So I read this blog post yesterday that really stuck with me. Go here to check it out: Losingmyreligion
Here’s a quote to get the general idea: “Last fall, I finally moved past guilt and admitted to myself that I no longer believe in Jesus or the god of the Bible. Surprisingly it was a relief. Not because I wanted to run wild and sin freely, but because I no longer felt the weight a Christian carries. The weight of guilt, unworthiness and fear of god’s judgement. I continue to spend my days striving to be a good husband, father and son. I help others in need around me as often as I can. The big difference is I do these things today because it brings me joy, not because I believe it brings an imaginary god joy.”
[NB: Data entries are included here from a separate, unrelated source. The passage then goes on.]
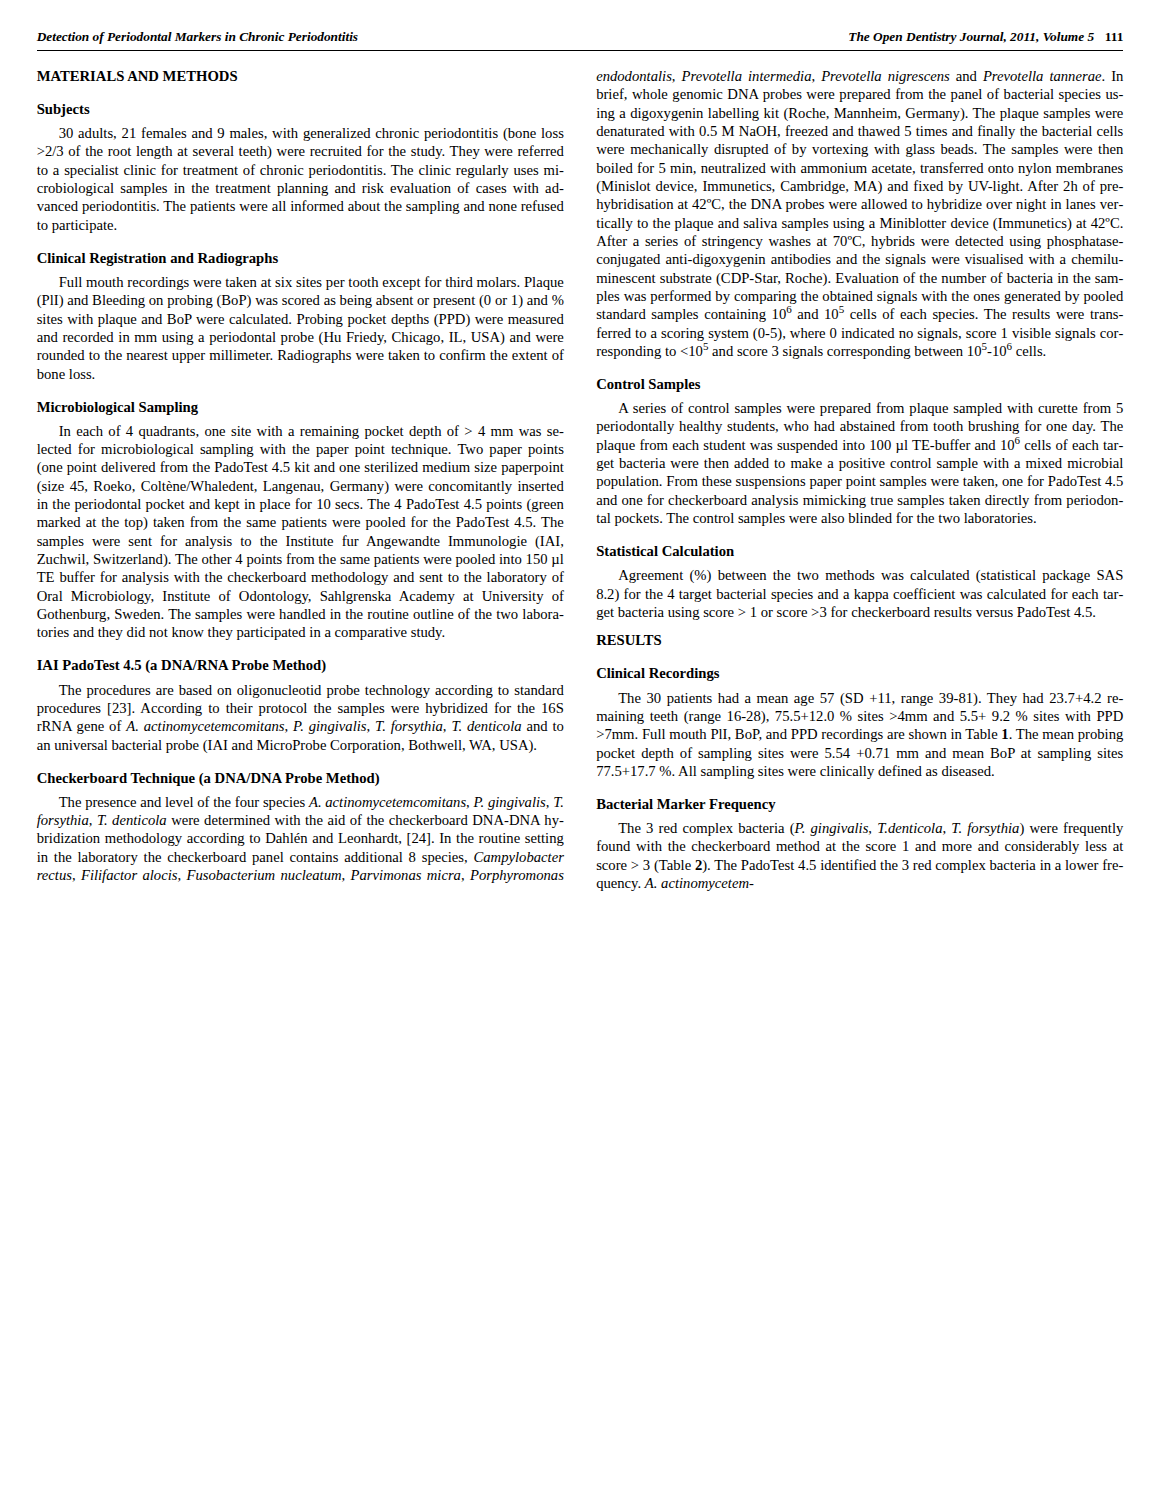Detection of Periodontal Markers in Chronic Periodontitis
The Open Dentistry Journal, 2011, Volume 5111
Materials and Methods
Subjects
30 adults, 21 females and 9 males, with generalized chronic periodontitis (bone loss >2/3 of the root length at several teeth) were recruited for the study. They were referred to a specialist clinic for treatment of chronic periodontitis. The clinic regularly uses microbiological samples in the treatment planning and risk evaluation of cases with advanced periodontitis. The patients were all informed about the sampling and none refused to participate.
Clinical Registration and Radiographs
Full mouth recordings were taken at six sites per tooth except for third molars. Plaque (PlI) and Bleeding on probing (BoP) was scored as being absent or present (0 or 1) and % sites with plaque and BoP were calculated. Probing pocket depths (PPD) were measured and recorded in mm using a periodontal probe (Hu Friedy, Chicago, IL, USA) and were rounded to the nearest upper millimeter. Radiographs were taken to confirm the extent of bone loss.
Microbiological Sampling
In each of 4 quadrants, one site with a remaining pocket depth of > 4 mm was selected for microbiological sampling with the paper point technique. Two paper points (one point delivered from the PadoTest 4.5 kit and one sterilized medium size paperpoint (size 45, Roeko, Coltène/Whaledent, Langenau, Germany) were concomitantly inserted in the periodontal pocket and kept in place for 10 secs. The 4 PadoTest 4.5 points (green marked at the top) taken from the same patients were pooled for the PadoTest 4.5. The samples were sent for analysis to the Institute fur Angewandte Immunologie (IAI, Zuchwil, Switzerland). The other 4 points from the same patients were pooled into 150 µl TE buffer for analysis with the checkerboard methodology and sent to the laboratory of Oral Microbiology, Institute of Odontology, Sahlgrenska Academy at University of Gothenburg, Sweden. The samples were handled in the routine outline of the two laboratories and they did not know they participated in a comparative study.
IAI PadoTest 4.5 (a DNA/RNA Probe Method)
The procedures are based on oligonucleotid probe technology according to standard procedures [23]. According to their protocol the samples were hybridized for the 16S rRNA gene of A. actinomycetemcomitans, P. gingivalis, T. forsythia, T. denticola and to an universal bacterial probe (IAI and MicroProbe Corporation, Bothwell, WA, USA).
Checkerboard Technique (a DNA/DNA Probe Method)
The presence and level of the four species A. actinomycetemcomitans, P. gingivalis, T. forsythia, T. denticola were determined with the aid of the checkerboard DNA-DNA hybridization methodology according to Dahlén and Leonhardt, [24]. In the routine setting in the laboratory the checkerboard panel contains additional 8 species, Campylobacter rectus, Filifactor alocis, Fusobacterium nucleatum, Parvimonas micra, Porphyromonas endodontalis, Prevotella intermedia, Prevotella nigrescens and Prevotella tannerae. In brief, whole genomic DNA probes were prepared from the panel of bacterial species using a digoxygenin labelling kit (Roche, Mannheim, Germany). The plaque samples were denaturated with 0.5 M NaOH, freezed and thawed 5 times and finally the bacterial cells were mechanically disrupted of by vortexing with glass beads. The samples were then boiled for 5 min, neutralized with ammonium acetate, transferred onto nylon membranes (Minislot device, Immunetics, Cambridge, MA) and fixed by UV-light. After 2h of pre-hybridisation at 42ºC, the DNA probes were allowed to hybridize over night in lanes vertically to the plaque and saliva samples using a Miniblotter device (Immunetics) at 42ºC. After a series of stringency washes at 70ºC, hybrids were detected using phosphatase-conjugated anti-digoxygenin antibodies and the signals were visualised with a chemiluminescent substrate (CDP-Star, Roche). Evaluation of the number of bacteria in the samples was performed by comparing the obtained signals with the ones generated by pooled standard samples containing 106 and 105 cells of each species. The results were transferred to a scoring system (0-5), where 0 indicated no signals, score 1 visible signals corresponding to <105 and score 3 signals corresponding between 105-106 cells.
Control Samples
A series of control samples were prepared from plaque sampled with curette from 5 periodontally healthy students, who had abstained from tooth brushing for one day. The plaque from each student was suspended into 100 µl TE-buffer and 106 cells of each target bacteria were then added to make a positive control sample with a mixed microbial population. From these suspensions paper point samples were taken, one for PadoTest 4.5 and one for checkerboard analysis mimicking true samples taken directly from periodontal pockets. The control samples were also blinded for the two laboratories.
Statistical Calculation
Agreement (%) between the two methods was calculated (statistical package SAS 8.2) for the 4 target bacterial species and a kappa coefficient was calculated for each target bacteria using score > 1 or score >3 for checkerboard results versus PadoTest 4.5.
Results
Clinical Recordings
The 30 patients had a mean age 57 (SD +11, range 39-81). They had 23.7+4.2 remaining teeth (range 16-28), 75.5+12.0 % sites >4mm and 5.5+ 9.2 % sites with PPD >7mm. Full mouth PlI, BoP, and PPD recordings are shown in Table 1. The mean probing pocket depth of sampling sites were 5.54 +0.71 mm and mean BoP at sampling sites 77.5+17.7 %. All sampling sites were clinically defined as diseased.
Bacterial Marker Frequency
The 3 red complex bacteria (P. gingivalis, T.denticola, T. forsythia) were frequently found with the checkerboard method at the score 1 and more and considerably less at score > 3 (Table 2). The PadoTest 4.5 identified the 3 red complex bacteria in a lower frequency. A. actinomycetem-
Wow. I read that and felt–I’m not sure what. I appreciate his honesty. I think for people who’ve been “in the faith” for so long, that kind of honesty isn’t so easy. Maybe that’s a small part of what he’s getting at when he talks about the weight a Christian carries. Here’s the thing, I wonder how many people–Christians–experience these exact feelings but feel too much guilt or fear to say them out loud. I know there’s supposed to be freedom in Christ–but, and I’m just being honest here, sometimes it doesn’t feel that way. There’s fear too. And reaching that place where you are truly honest with yourself (and everyone else, another tough one for some Christians) is a difficult journey. The guy who wrote this post included 20 reasons for why he’s abandoned his faith. I can tell you that more than one of those reasons are a part of that unspoken-avoidance section of Christianity.
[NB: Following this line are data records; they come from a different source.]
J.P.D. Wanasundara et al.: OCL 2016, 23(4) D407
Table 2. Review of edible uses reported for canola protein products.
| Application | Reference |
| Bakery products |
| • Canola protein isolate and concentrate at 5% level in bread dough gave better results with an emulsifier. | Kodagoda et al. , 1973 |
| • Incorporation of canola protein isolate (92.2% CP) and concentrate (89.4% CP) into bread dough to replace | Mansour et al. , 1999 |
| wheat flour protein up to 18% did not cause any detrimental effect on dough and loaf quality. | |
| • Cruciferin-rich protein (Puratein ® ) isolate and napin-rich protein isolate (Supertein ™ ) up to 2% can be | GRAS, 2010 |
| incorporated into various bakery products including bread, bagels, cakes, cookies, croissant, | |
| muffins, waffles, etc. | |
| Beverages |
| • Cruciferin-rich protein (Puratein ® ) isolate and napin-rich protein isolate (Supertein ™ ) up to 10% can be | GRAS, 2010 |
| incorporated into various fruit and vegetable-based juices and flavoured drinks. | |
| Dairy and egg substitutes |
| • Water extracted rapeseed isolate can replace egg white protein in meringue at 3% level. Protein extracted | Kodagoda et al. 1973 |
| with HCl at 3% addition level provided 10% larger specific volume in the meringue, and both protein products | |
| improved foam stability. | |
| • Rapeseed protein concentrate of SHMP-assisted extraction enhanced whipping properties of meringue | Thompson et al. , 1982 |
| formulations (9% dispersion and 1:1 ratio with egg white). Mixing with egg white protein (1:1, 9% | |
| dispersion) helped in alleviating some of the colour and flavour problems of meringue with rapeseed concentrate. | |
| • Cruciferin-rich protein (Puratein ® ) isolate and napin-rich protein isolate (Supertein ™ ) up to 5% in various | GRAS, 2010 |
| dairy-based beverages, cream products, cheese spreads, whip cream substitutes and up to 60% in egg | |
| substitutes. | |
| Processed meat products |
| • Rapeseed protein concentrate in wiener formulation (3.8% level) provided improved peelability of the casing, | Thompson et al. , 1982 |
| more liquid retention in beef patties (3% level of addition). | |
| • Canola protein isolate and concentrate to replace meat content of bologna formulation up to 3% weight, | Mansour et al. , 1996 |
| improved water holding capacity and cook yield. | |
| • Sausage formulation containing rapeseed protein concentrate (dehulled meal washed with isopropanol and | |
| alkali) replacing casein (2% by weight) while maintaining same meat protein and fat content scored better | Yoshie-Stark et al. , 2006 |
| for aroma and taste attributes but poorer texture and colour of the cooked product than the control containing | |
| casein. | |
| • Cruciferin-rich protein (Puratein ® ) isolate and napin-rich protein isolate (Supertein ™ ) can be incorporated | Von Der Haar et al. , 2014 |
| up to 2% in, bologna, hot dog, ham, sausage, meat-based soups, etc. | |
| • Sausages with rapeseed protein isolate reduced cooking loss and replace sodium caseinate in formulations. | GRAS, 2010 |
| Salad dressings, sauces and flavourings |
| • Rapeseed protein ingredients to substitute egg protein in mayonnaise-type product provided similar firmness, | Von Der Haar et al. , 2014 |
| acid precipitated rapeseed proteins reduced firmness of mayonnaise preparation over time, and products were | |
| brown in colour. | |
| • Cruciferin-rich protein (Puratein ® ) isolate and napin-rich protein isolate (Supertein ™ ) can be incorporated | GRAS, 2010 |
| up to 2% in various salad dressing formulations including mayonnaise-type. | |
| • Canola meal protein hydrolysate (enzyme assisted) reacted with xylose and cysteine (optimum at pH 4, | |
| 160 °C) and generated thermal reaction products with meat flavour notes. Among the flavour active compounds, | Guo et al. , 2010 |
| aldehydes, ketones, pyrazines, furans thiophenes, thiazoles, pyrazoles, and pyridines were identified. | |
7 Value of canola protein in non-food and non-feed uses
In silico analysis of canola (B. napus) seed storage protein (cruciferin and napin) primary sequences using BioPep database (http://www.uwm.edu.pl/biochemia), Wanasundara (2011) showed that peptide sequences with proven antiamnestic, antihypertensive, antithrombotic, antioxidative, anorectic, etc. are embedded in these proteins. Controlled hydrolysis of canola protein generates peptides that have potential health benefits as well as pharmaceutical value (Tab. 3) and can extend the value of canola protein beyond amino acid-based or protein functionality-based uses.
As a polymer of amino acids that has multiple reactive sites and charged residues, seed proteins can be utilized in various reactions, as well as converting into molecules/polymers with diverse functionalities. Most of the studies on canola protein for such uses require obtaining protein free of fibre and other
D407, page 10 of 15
I know I’ve asked a few of those questions to different people before and the answer is usually something like “We can never understand God. His ways are not our ways. We just have to trust Him. He sees the big picture.”
And that’s true. It has to be. Because I don’t understand all 20 of the reasons (and more) that I just read. Most of them are really disturbing. And I don’t think anyone can rationally give me explanations for things like reason #3. But the fact alone that He’s God means He sees everything–and that includes the small picture, right? Not just the big one. The small, everyday picture of our everyday life.
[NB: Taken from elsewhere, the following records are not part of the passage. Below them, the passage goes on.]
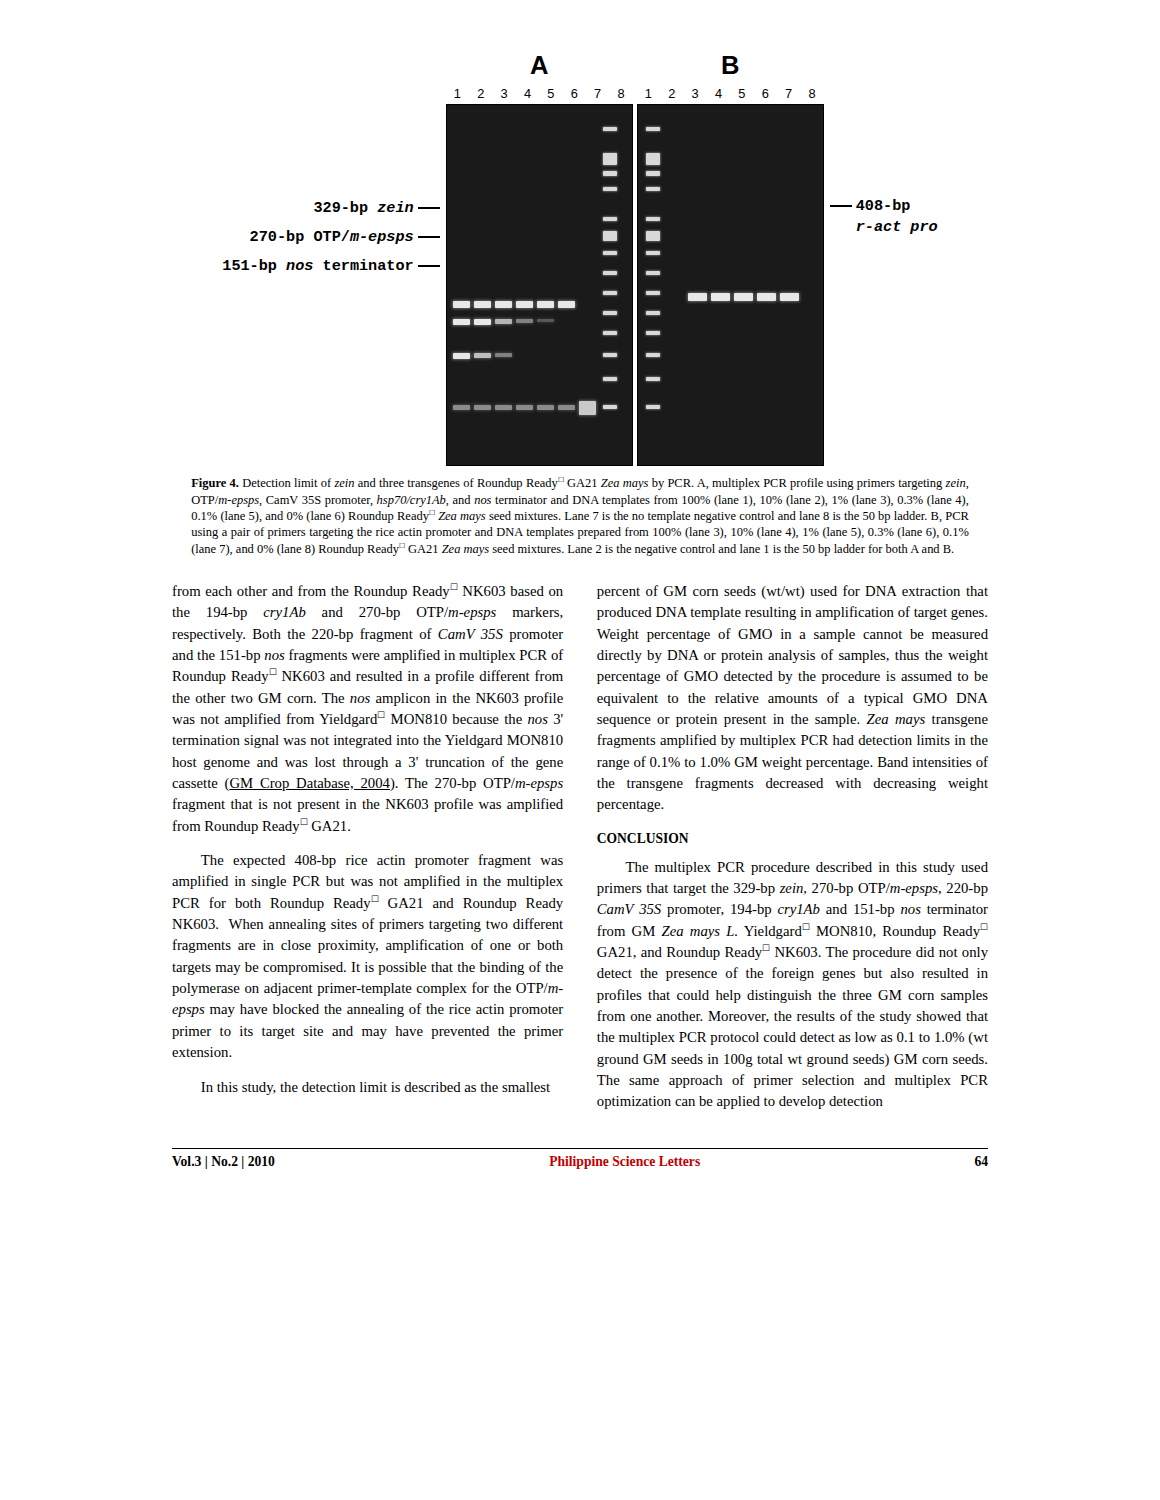329-bp zein 270-bp OTP/m-epsps 151-bp nos terminator
A
12345678
B
12345678
408-bp r-act pro
Figure 4. Detection limit of zein and three transgenes of Roundup Ready☐ GA21 Zea mays by PCR. A, multiplex PCR profile using primers targeting zein, OTP/m-epsps, CamV 35S promoter, hsp70/cry1Ab, and nos terminator and DNA templates from 100% (lane 1), 10% (lane 2), 1% (lane 3), 0.3% (lane 4), 0.1% (lane 5), and 0% (lane 6) Roundup Ready☐ Zea mays seed mixtures. Lane 7 is the no template negative control and lane 8 is the 50 bp ladder. B, PCR using a pair of primers targeting the rice actin promoter and DNA templates prepared from 100% (lane 3), 10% (lane 4), 1% (lane 5), 0.3% (lane 6), 0.1% (lane 7), and 0% (lane 8) Roundup Ready☐ GA21 Zea mays seed mixtures. Lane 2 is the negative control and lane 1 is the 50 bp ladder for both A and B.
from each other and from the Roundup Ready☐ NK603 based on the 194-bp cry1Ab and 270-bp OTP/m-epsps markers, respectively. Both the 220-bp fragment of CamV 35S promoter and the 151-bp nos fragments were amplified in multiplex PCR of Roundup Ready☐ NK603 and resulted in a profile different from the other two GM corn. The nos amplicon in the NK603 profile was not amplified from Yieldgard☐ MON810 because the nos 3' termination signal was not integrated into the Yieldgard MON810 host genome and was lost through a 3' truncation of the gene cassette (GM Crop Database, 2004). The 270-bp OTP/m-epsps fragment that is not present in the NK603 profile was amplified from Roundup Ready☐ GA21.
The expected 408-bp rice actin promoter fragment was amplified in single PCR but was not amplified in the multiplex PCR for both Roundup Ready☐ GA21 and Roundup Ready NK603. When annealing sites of primers targeting two different fragments are in close proximity, amplification of one or both targets may be compromised. It is possible that the binding of the polymerase on adjacent primer-template complex for the OTP/m-epsps may have blocked the annealing of the rice actin promoter primer to its target site and may have prevented the primer extension.
In this study, the detection limit is described as the smallest
percent of GM corn seeds (wt/wt) used for DNA extraction that produced DNA template resulting in amplification of target genes. Weight percentage of GMO in a sample cannot be measured directly by DNA or protein analysis of samples, thus the weight percentage of GMO detected by the procedure is assumed to be equivalent to the relative amounts of a typical GMO DNA sequence or protein present in the sample. Zea mays transgene fragments amplified by multiplex PCR had detection limits in the range of 0.1% to 1.0% GM weight percentage. Band intensities of the transgene fragments decreased with decreasing weight percentage.
CONCLUSION
The multiplex PCR procedure described in this study used primers that target the 329-bp zein, 270-bp OTP/m-epsps, 220-bp CamV 35S promoter, 194-bp cry1Ab and 151-bp nos terminator from GM Zea mays L. Yieldgard☐ MON810, Roundup Ready☐ GA21, and Roundup Ready☐ NK603. The procedure did not only detect the presence of the foreign genes but also resulted in profiles that could help distinguish the three GM corn samples from one another. Moreover, the results of the study showed that the multiplex PCR protocol could detect as low as 0.1 to 1.0% (wt ground GM seeds in 100g total wt ground seeds) GM corn seeds. The same approach of primer selection and multiplex PCR optimization can be applied to develop detection
Vol.3 | No.2 | 2010 Philippine Science Letters 64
Then there’s that fear factor. Maybe it’s ingrained in us, I don’t know. Maybe it’s just a healthy fear of God. To me, His existence is not a question at all. And that means He’s bigger and stronger than me and everyone else and I really don’t want to upset Him. But does questioning the basics of faith upset Him? I hope not. I think the usual answer to this is that He’s big enough to handle our questions and He wants us to ask Him. But then there’s that other fact that in Scripture, He’s not always totally cool with people questioning Him. So which is it?
Hmm. Hard to know. I think for some people, taking a hard look at these kinds of questions leads to a really uncomfortable place that they just don’t want to go to. So they avoid it, and seriously, I can’t blame them. And I’m not saying they’re wrong.
Then there are people like this guy, who wrestle with the hardest questions. He’s come through this and decided he doesn’t believe anymore. So would it have been better if he’d never even gone there to begin with? Or would that level of faith (for him) have been shallow and based on only thinking of God in ways that he’s comfortable with? I don’t think there’s a right and wrong answer here; but for some of us, never questioning, never admitting that sometimes everything doesn’t add up–these things don’t go hand in hand with having an authentic relationship with God. And I do believe that there are people (Philip Yancey and Brennan Manning, for a couple of examples) who have truly wrestled with the most unattractive and scary parts of who God just might be–and have come through it with more faith than before. It can happen. And that’s so comforting to me.
I read this guy’s post and can understand where he’s coming from. And I can understand where he ended up. But for me, it all starts with truly believing in the existence of God. That’s the starting point. If I believe in God (which I do), then I want to have more of an opinion of Him than just “the Force” in the sky. That’s where the journey can get tricky. Because knowing someone personally who absolutely never speaks audibly to you (at least not to me) can sometimes feel really one-sided. But that’s just how it is. I think faith involves crossing that barrier and being okay with it. But I also think questioning the role of faith in our world is inevitable for some of us. And while God may not be thrilled with the questioning (I really can’t say how He feels)–I do think He’s not someone who writes people off because they feel unsure or afraid or really, really frustrated. And I think there’s plenty of evidence in Scripture for that. I know He’s more patient than we are and more tolerant (and if you think He isn’t it, then mercy and grace means something different to me than it does to you). So I don’t think He runs when we feel like we’ve hit a wall with our beliefs. There’s a beautiful hymn by Fanny Crosby that says “Help my unbelief.” That part of the song has always been my favorite, because even a woman of faith like Fanny Crosby had to pray about her unbelief. And hearing that tells me that she wasn’t afraid to be real with others and real with God.
And for me, that’s what it’s all about.